++++ Passage shown ++++

In order to program in RL-Glue developers download a codec for the language of the user's choice, currently C/C++, Java, Lisp, Matlab, and Python are supported. The RL-Glue interface is a series of functions that are defined by the codec.

  ADD EXAMPLE HERE

These functions define a low level protocol for connecting agents, envirionments and experiments. The developers fill in the functions with the desired functionality and then rl_glue passes the messages between the agent, environment and experiment. Users can also use the RL-Library [1], an open-source collection RL-Glue compatible agent, environments, and experiments.

One of the most important things to understand about RL-Glue is the Task Spec. The task speck is essentially the problem definition in RL-Glue. The task spec follows the following template:

 VERSION <version-name> PROBLEMTYPE <problem-type> DISCOUNTFACTOR <discount-factor> 
 OBSERVATIONS INTS ([times-to-repeat-this-tuple=1] <min-value> <max-value>)* 
 DOUBLES ([times-to-repeat-this-tuple=1] <min-value> <max-value>)* 
 CHARCOUNT <char-count> ACTIONS INTS ([times-to-repeat-this-tuple=1] <min-value> <max-value>)*
DOUBLES ([times-to-repeat-this-tuple=1] <min-value> <max-value>)* 
 CHARCOUNT <char-count> REWARDS (<min-value> <max-value>) 

EXTRA [extra text of your choice goes here]";

• VERSION - refers to the RL-Glue version. rosglue is only guaranteed to work with RL-Glue version 3.0
• PROBLEMTYPE - episodic or continuing
• DISCOUNTFACTOR - a number between 0 and 1
• OBSERVATIONS - the observations from the environment
• ACTIONS - the actions the agent will take
• times to repeat this tuple - is the number of times a tuple will be rpeated. You can write (3 0 1) rather than (0 1) (0 1) (0 1)
• char-count is the size of the character array

An example of a task speck for RL-Glue is:

 VERSION RL-Glue-3.0 PROBLEMTYPE episodic 
 DISCOUNTFACTOR 1 OBSERVATIONS INTS (2 0 1) 
 DOUBLES (3 -2 0.5) (-.5 .5) ACTIONS INTS (0 4) 
 REWARDS (-5.0 5.0) EXTRA additional notes go here (for exampe author and problem name) 

This defines the learning problem as:

• an episodic learning problem
• discount with a value of 1
• 2 dimensional integer observations all either 0 or 1
• 3 dimensional continuous obsevations 2 between -2 and .5 and the thrid is between -.5 and .5
• 1 dimensional integer action with values 0, 1, 2, 3
• A minimum reward -5 and a maximum reward of 5

A more indepth discussion of the task spec can be found here: [2]

Using rosglue

rosglue is designed to be a bridge between RL-Glue and ROS. As pictured in the figure, rosglue treats a robot running ROS as an RL-Glue environment.

Rather than coding up an RL-Glue environment the user defines the robotics envirionment through a yaml file. This yaml is similar to the RL-Glue task spec.

++++ Exercise data ++++

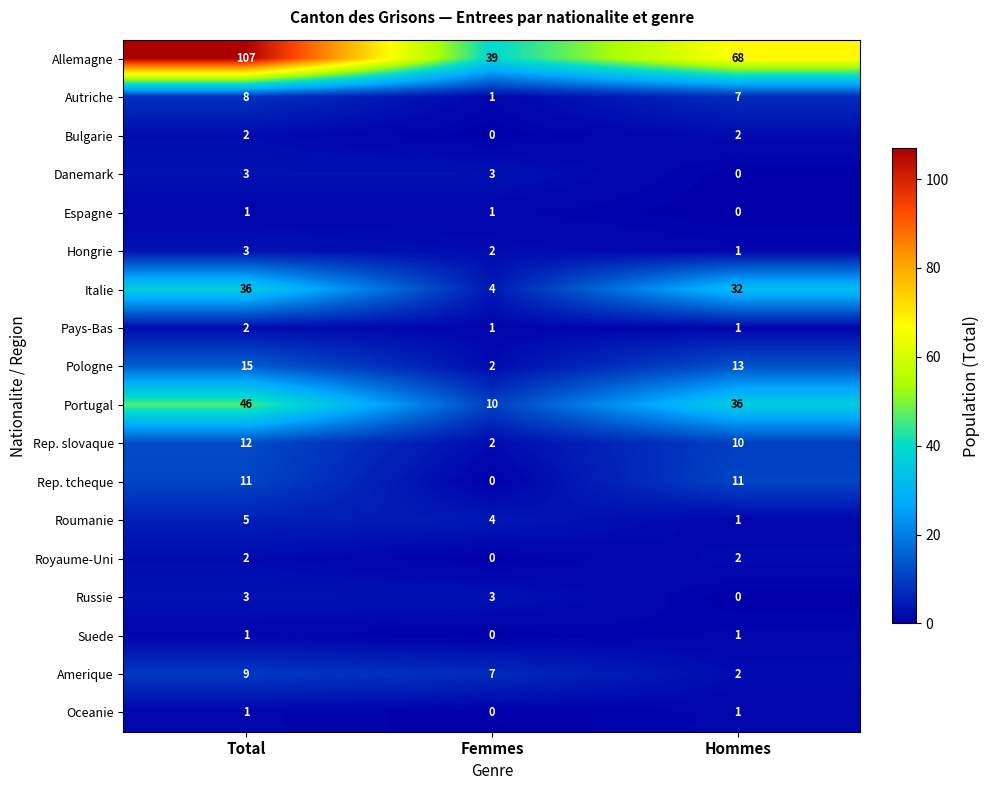

What is the maximum value shown in the chart?

107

++++

→ Exercise instructions:
1. Summarize the RL-Glue passage in two sentences.
2. List every language that the RL-Glue passage says is currently supported by a codec.

→ Responses for each task:
1. Developers program in RL-Glue by downloading a codec for a supported language and filling in its functions, which form a low-level protocol through which RL-Glue passes messages between the agent, environment, and experiment, with the task spec serving as the problem definition. The rosglue tool bridges RL-Glue and ROS by treating a robot running ROS as an RL-Glue environment, which the user defines through a yaml file similar to the task spec.

2. C/C++, Java, Lisp, Matlab, Python